> [TASK DESCRIPTION]
A verbatim copy of the data below is the required output.

(LISTED ENTRIES begins)

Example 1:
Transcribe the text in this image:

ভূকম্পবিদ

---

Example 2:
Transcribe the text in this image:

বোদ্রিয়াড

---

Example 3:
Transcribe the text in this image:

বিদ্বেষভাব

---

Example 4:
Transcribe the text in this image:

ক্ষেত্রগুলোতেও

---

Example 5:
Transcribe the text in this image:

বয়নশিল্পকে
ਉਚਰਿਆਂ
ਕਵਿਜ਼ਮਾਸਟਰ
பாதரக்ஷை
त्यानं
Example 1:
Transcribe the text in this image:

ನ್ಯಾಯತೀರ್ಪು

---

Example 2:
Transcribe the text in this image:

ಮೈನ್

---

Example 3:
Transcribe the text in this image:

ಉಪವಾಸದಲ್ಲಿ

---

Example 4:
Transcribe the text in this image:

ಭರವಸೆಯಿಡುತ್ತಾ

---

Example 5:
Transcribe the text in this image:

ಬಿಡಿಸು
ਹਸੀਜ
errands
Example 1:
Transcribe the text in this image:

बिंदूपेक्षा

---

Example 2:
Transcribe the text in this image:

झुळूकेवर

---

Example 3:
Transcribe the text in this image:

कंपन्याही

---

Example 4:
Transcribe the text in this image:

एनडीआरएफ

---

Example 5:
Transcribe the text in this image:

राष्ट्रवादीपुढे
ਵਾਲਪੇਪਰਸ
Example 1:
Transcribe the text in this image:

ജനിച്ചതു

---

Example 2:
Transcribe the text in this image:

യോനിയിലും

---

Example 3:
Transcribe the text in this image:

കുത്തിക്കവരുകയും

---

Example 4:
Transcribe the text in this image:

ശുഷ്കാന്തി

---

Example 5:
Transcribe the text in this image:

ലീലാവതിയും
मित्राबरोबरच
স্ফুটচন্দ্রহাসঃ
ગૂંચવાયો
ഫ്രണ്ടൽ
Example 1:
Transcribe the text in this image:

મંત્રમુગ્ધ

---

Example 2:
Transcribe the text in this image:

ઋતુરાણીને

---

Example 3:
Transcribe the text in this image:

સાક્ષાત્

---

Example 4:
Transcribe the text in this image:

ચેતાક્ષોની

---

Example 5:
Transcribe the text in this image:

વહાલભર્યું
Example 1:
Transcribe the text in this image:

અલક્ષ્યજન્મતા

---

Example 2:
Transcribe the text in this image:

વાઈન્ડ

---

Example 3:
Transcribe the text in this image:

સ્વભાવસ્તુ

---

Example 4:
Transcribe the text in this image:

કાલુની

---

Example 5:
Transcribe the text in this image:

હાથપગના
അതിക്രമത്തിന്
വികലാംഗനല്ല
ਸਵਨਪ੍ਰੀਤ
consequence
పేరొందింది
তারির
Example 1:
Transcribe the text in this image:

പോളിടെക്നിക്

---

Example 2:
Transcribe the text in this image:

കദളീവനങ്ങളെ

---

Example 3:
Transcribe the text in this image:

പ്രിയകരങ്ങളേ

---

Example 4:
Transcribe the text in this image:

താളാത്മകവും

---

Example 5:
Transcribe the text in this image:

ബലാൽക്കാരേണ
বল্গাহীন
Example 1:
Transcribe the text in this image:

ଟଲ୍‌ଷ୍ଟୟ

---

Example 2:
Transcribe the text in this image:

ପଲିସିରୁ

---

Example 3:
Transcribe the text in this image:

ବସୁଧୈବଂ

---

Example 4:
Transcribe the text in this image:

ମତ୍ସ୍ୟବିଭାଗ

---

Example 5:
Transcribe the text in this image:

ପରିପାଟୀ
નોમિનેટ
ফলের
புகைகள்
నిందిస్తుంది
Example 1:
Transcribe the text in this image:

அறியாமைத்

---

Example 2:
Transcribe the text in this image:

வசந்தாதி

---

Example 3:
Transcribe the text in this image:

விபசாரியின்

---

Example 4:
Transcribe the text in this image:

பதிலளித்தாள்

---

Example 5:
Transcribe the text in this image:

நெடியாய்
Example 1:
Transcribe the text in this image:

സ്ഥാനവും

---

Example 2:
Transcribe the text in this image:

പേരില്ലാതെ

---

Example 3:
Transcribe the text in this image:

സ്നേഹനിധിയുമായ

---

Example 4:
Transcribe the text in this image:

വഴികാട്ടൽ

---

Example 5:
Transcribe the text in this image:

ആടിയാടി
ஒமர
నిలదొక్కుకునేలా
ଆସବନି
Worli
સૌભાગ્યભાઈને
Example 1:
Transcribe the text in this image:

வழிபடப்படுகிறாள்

(LISTED ENTRIES ends)

> [SOLUTION TO THIS PROBLEM]
Example 1:
Transcribe the text in this image:

ভূকম্পবিদ

---

Example 2:
Transcribe the text in this image:

বোদ্রিয়াড

---

Example 3:
Transcribe the text in this image:

বিদ্বেষভাব

---

Example 4:
Transcribe the text in this image:

ক্ষেত্রগুলোতেও

---

Example 5:
Transcribe the text in this image:

বয়নশিল্পকে
ਉਚਰਿਆਂ
ਕਵਿਜ਼ਮਾਸਟਰ
பாதரக்ஷை
त्यानं
Example 1:
Transcribe the text in this image:

ನ್ಯಾಯತೀರ್ಪು

---

Example 2:
Transcribe the text in this image:

ಮೈನ್

---

Example 3:
Transcribe the text in this image:

ಉಪವಾಸದಲ್ಲಿ

---

Example 4:
Transcribe the text in this image:

ಭರವಸೆಯಿಡುತ್ತಾ

---

Example 5:
Transcribe the text in this image:

ಬಿಡಿಸು
ਹਸੀਜ
errands
Example 1:
Transcribe the text in this image:

बिंदूपेक्षा

---

Example 2:
Transcribe the text in this image:

झुळूकेवर

---

Example 3:
Transcribe the text in this image:

कंपन्याही

---

Example 4:
Transcribe the text in this image:

एनडीआरएफ

---

Example 5:
Transcribe the text in this image:

राष्ट्रवादीपुढे
ਵਾਲਪੇਪਰਸ
Example 1:
Transcribe the text in this image:

ജനിച്ചതു

---

Example 2:
Transcribe the text in this image:

യോനിയിലും

---

Example 3:
Transcribe the text in this image:

കുത്തിക്കവരുകയും

---

Example 4:
Transcribe the text in this image:

ശുഷ്കാന്തി

---

Example 5:
Transcribe the text in this image:

ലീലാവതിയും
मित्राबरोबरच
স্ফুটচন্দ্রহাসঃ
ગૂંચવાયો
ഫ്രണ്ടൽ
Example 1:
Transcribe the text in this image:

મંત્રમુગ્ધ

---

Example 2:
Transcribe the text in this image:

ઋતુરાણીને

---

Example 3:
Transcribe the text in this image:

સાક્ષાત્

---

Example 4:
Transcribe the text in this image:

ચેતાક્ષોની

---

Example 5:
Transcribe the text in this image:

વહાલભર્યું
Example 1:
Transcribe the text in this image:

અલક્ષ્યજન્મતા

---

Example 2:
Transcribe the text in this image:

વાઈન્ડ

---

Example 3:
Transcribe the text in this image:

સ્વભાવસ્તુ

---

Example 4:
Transcribe the text in this image:

કાલુની

---

Example 5:
Transcribe the text in this image:

હાથપગના
അതിക്രമത്തിന്
വികലാംഗനല്ല
ਸਵਨਪ੍ਰੀਤ
consequence
పేరొందింది
তারির
Example 1:
Transcribe the text in this image:

പോളിടെക്നിക്

---

Example 2:
Transcribe the text in this image:

കദളീവനങ്ങളെ

---

Example 3:
Transcribe the text in this image:

പ്രിയകരങ്ങളേ

---

Example 4:
Transcribe the text in this image:

താളാത്മകവും

---

Example 5:
Transcribe the text in this image:

ബലാൽക്കാരേണ
বল্গাহীন
Example 1:
Transcribe the text in this image:

ଟଲ୍‌ଷ୍ଟୟ

---

Example 2:
Transcribe the text in this image:

ପଲିସିରୁ

---

Example 3:
Transcribe the text in this image:

ବସୁଧୈବଂ

---

Example 4:
Transcribe the text in this image:

ମତ୍ସ୍ୟବିଭାଗ

---

Example 5:
Transcribe the text in this image:

ପରିପାଟୀ
નોમિનેટ
ফলের
புகைகள்
నిందిస్తుంది
Example 1:
Transcribe the text in this image:

அறியாமைத்

---

Example 2:
Transcribe the text in this image:

வசந்தாதி

---

Example 3:
Transcribe the text in this image:

விபசாரியின்

---

Example 4:
Transcribe the text in this image:

பதிலளித்தாள்

---

Example 5:
Transcribe the text in this image:

நெடியாய்
Example 1:
Transcribe the text in this image:

സ്ഥാനവും

---

Example 2:
Transcribe the text in this image:

പേരില്ലാതെ

---

Example 3:
Transcribe the text in this image:

സ്നേഹനിധിയുമായ

---

Example 4:
Transcribe the text in this image:

വഴികാട്ടൽ

---

Example 5:
Transcribe the text in this image:

ആടിയാടി
ஒமர
నిలదొక్కుకునేలా
ଆସବନି
Worli
સૌભાગ્યભાઈને
Example 1:
Transcribe the text in this image:

வழிபடப்படுகிறாள்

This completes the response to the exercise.